Natural Disasters

India’s forest fires are getting bigger and hotter, like the rest of the world

There were around 340 incidences of fires on the last day of March 2022

 
By Shuchita Jha
Published: Monday 11 April 2022
Fire is changing because humans are changing the conditions in which it occurs, according to experts. Photo: iStock

A recent report has stated that the probability of wildfire events similar to Australia’s 2019-2020 Black Summer will increase by 31-57 per cent in the future. If India’s forest fire season this year is any indication, we are already there.

There have been fires in Rajasthan’ Sariska Tiger Reserve, Odisha’s Similipal Wildlife Sanctuary, Madhya Pradesh’s Ladkui jungles in Sehore district and the forest areas of the Majhgawan region of Satna district and the Perimalmalai Peak near the Kodaikanal hills of Tamil Nadu’s Dindigul district before the end of March, 2022.

There were around 340 (by 4 pm) incidences of fires on the last day of March, with 1,141 large forest fires (LFF) continuing for the last seven-eight days according to the Forest Survey of India (FSI).

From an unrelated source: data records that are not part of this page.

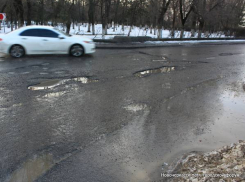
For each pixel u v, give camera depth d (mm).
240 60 12336
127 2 30859
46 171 2916
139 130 4047
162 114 4750
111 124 4219
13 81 6418
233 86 7066
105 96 5637
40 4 27312
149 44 18391
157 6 35531
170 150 3496
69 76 7223
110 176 2881
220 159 3064
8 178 2771
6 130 3822
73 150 3379
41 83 6383
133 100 5457
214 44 22125
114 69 8562
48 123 4137
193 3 23797
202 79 7805
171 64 10227
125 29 40812
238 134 4082
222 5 26469
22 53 10008
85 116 4488
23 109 4652
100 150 3414
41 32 10227
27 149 3340
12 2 17359
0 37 9797
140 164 3141
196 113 4879
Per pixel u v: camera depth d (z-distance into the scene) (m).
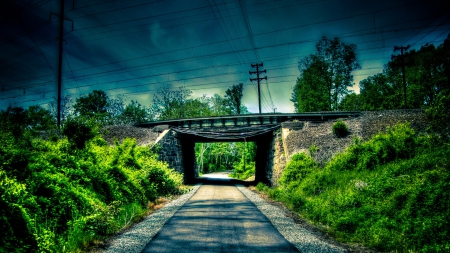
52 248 6.16
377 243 6.74
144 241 6.99
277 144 27.44
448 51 31.09
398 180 9.98
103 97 62.78
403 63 40.22
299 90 49.53
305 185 15.76
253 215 10.56
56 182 8.19
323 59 45.97
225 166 96.75
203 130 32.19
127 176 13.51
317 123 28.55
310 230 8.41
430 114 15.83
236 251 6.13
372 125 21.70
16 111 11.62
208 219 9.78
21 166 7.59
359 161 15.14
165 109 63.22
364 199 10.05
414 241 6.65
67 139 12.21
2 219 5.54
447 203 7.38
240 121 31.31
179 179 23.02
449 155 10.64
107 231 7.87
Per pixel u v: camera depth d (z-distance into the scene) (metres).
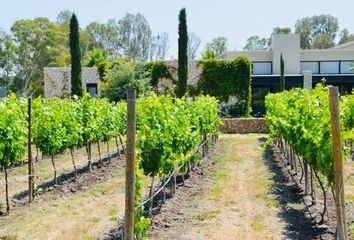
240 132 28.89
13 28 67.81
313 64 44.31
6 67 67.50
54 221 9.11
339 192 5.80
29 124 10.69
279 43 43.62
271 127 17.91
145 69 34.69
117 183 12.83
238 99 33.84
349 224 8.12
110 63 35.44
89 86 38.94
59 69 39.84
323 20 95.44
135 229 6.52
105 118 15.66
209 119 18.00
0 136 9.52
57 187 12.01
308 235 7.99
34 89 68.00
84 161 16.73
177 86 33.03
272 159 17.17
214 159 17.27
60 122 12.35
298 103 10.48
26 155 17.36
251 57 44.53
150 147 8.88
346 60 43.97
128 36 86.81
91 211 9.85
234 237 8.13
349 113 14.77
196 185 12.34
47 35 68.62
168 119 9.68
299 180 12.39
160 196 10.77
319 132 7.70
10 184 12.59
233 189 11.95
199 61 34.09
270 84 40.22
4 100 11.40
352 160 15.88
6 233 8.36
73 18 31.06
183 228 8.59
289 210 9.70
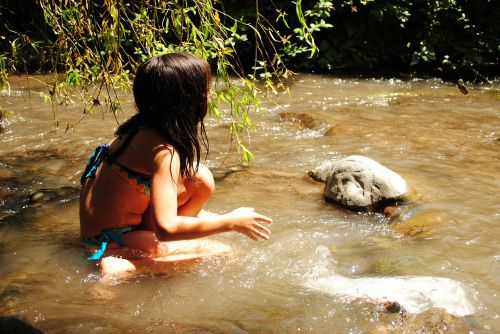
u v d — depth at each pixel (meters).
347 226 3.44
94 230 3.00
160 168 2.70
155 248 2.93
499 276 2.79
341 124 5.80
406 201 3.70
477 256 3.00
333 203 3.78
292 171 4.40
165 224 2.64
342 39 9.49
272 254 3.01
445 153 4.87
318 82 8.38
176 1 3.58
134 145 2.83
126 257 2.92
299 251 3.06
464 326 2.37
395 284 2.68
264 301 2.57
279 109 6.53
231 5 9.44
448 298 2.56
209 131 5.54
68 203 3.78
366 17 9.63
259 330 2.35
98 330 2.34
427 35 9.60
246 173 4.34
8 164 4.56
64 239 3.23
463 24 9.95
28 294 2.63
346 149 4.98
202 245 3.03
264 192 3.96
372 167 3.81
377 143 5.16
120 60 3.67
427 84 8.54
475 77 9.09
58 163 4.60
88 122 5.86
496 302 2.56
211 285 2.70
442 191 3.92
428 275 2.81
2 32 6.58
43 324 2.38
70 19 3.63
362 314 2.45
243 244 3.12
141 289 2.65
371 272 2.87
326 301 2.55
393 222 3.49
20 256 3.01
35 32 4.38
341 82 8.44
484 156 4.80
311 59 9.21
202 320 2.42
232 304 2.54
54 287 2.70
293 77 8.63
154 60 2.74
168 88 2.69
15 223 3.46
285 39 3.79
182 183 2.96
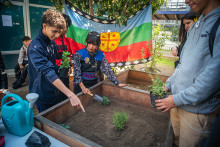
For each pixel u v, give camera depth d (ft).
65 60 7.87
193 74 4.03
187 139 4.44
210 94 3.57
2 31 19.01
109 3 13.50
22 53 15.30
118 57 14.20
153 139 6.72
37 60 5.20
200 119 4.03
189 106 4.15
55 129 4.67
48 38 5.93
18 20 19.86
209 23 3.64
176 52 9.51
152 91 5.66
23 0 19.60
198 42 3.88
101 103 9.39
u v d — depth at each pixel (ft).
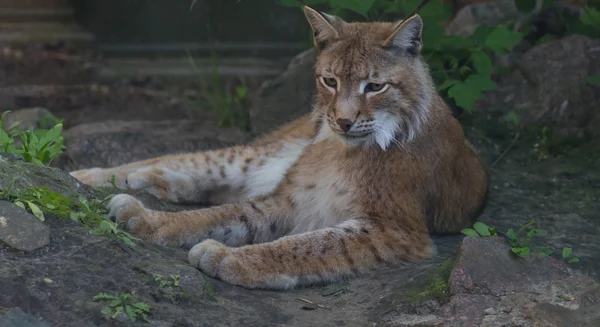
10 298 21.01
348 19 44.04
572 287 24.22
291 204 31.24
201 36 63.72
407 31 29.58
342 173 30.42
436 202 31.83
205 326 22.20
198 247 25.95
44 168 27.68
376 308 24.88
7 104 56.34
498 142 44.88
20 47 63.10
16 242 22.62
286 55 62.54
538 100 46.47
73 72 61.16
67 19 64.64
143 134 46.57
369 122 29.25
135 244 25.09
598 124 44.83
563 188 39.11
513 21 48.73
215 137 46.80
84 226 24.47
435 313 23.84
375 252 28.30
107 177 35.37
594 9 50.08
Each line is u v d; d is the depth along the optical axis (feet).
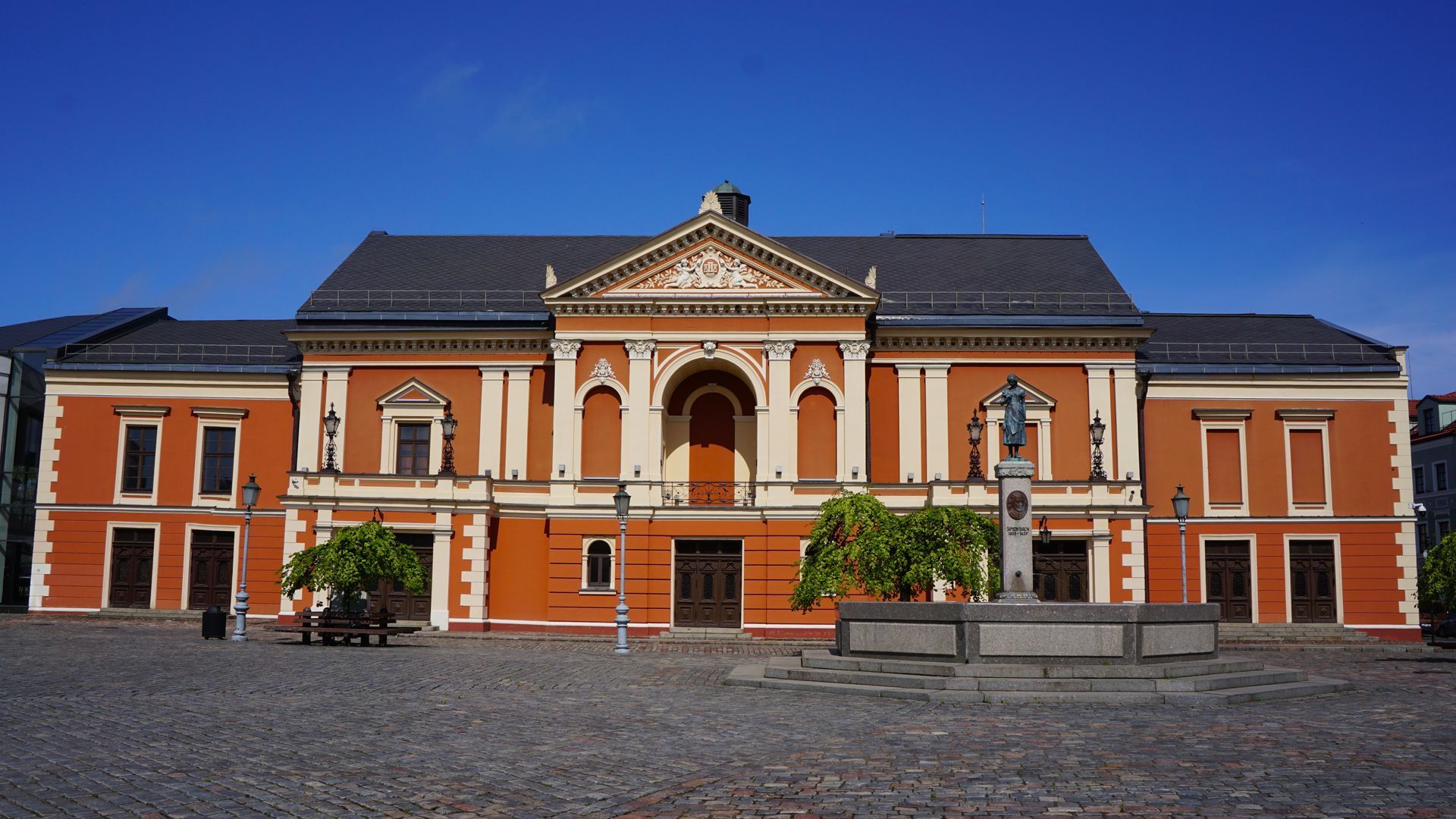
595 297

There were 136,604 fire points in the country from January 1 to March 31, 2022.

The report, Spreading like Wildfire: The Rising Threat of Extraordinary Landscape Fires, prepared by the United Nations Environmental Programme, has sounded the alarm on wildfires.

“Fire is changing because we are changing the conditions in which it occurs,” the report, released February 28, 2022, said.

“Even with the most ambitious efforts to curb greenhouse gas emissions, the planet will still experience a dramatic increase in the frequency of extreme fire conditions. This means that by the end of the century, the probability of wildfire events similar to Australia’s 2019-2020 Black Summer or the huge Arctic fires in 2020 occurring in a given year is likely to increase by 31-57 per cent,” it added.

Bigger and hotter

It is not just the increasing incidence of fires in both, India and the world. The infernos will also spread (or are already spreading) across much larger areas as compared to previous years.

According to the SoFR 2021:

  • Some 20,074 sq km forest cover (approx. 2.8 percent) in India is extremely fire-prone
  • Another 56,049 sq km (7.85 per cent) is very highly fire-prone
  • Nearly 82,900 sq km (11.61 percent) is highly fire-prone
  • Finally, 94,126 sq km is moderately fire-prone

So, approximately 22 per cent area of forest cover in India falls under the highly and extremely fire-prone category.

The FSI published the Technical Information Series — Volume 1 No. 1 in 2019. This document notes that there were 69,652 forested grids (area of 5 km x 5 km) in India during the fire seasons from 2004-05 to 2017. Of these, 29,345 (42.13 per cent) grids were affected by forest fires. This means an area of about 733,625 sq km caught fire in a period of 13 years.

The IPCC Sixth Assessment Report, 2021 states that weather conducive to wildfires (hot, dry, and windy) has become more frequent in some regions and will continue to increase with higher levels of global warming.

Experts agree. “There are two things that are needed for forest fires — fuel and ignition. If there is enough fuel for a fire, it may keep burning and spreading for long. For example, pine needles are highly fire-prone and so pine forests are very prone to fires,” Promode Kant, a retired Indian Forest Service official told Down To Earth.

“Similarly, if there is fuel on the forest floor like dried twigs, leaves, dry grass and no fire lines, the fire can spread far and wide. Dead and decaying trees also make for fuel,” he added.

There were 21,142 large forest fires from November 2020 to June 2021. Out of these there were 149 LFFS that burned continuously for seven days, 275 LFFs that burned continuously for six days, 399 for five days, 666 for four days. There were 24 LFFs lasting for 10 days and two for 14.

WWF International in its 2020 report estimated that humans are responsible for 75 per cent of wildfires, worldwide and much of the increase in forest fires in 2022 could be linked to human activities. In April 2020, the number of fire alerts globally were up by 13 per cent from last year, which in itself was a record year.

Nearly 49,000 sq km of forests were burned in 2014 alone, according to Strengthening Forest Fire Management in India by the Union Ministry of Environment, Forest and Climate Change and the World Bank.

“Lightning strikes and human carelessness have always — and will always — spark uncontrolled blazes, but anthropogenic climate change, land-use change and poor land and forest management mean wildfires are more often encountering the fuel and weather conditions conducive to becoming destructive.

“Wildfires are burning longer and hotter in places they have always occurred and are flaring up in unexpected places too, in drying peatlands and on thawing permafrost,” the report read.

Environmentalist Mohan Parjane, in Beed, Maharashtra said: “Someone unintentionally set fire to the forest in the Shahiyadri Vanrai range, five km from Beed district, causing it to spread in 10 acres. One does not even find mahua here in the forest, so there was no reason for them to set fire to it.”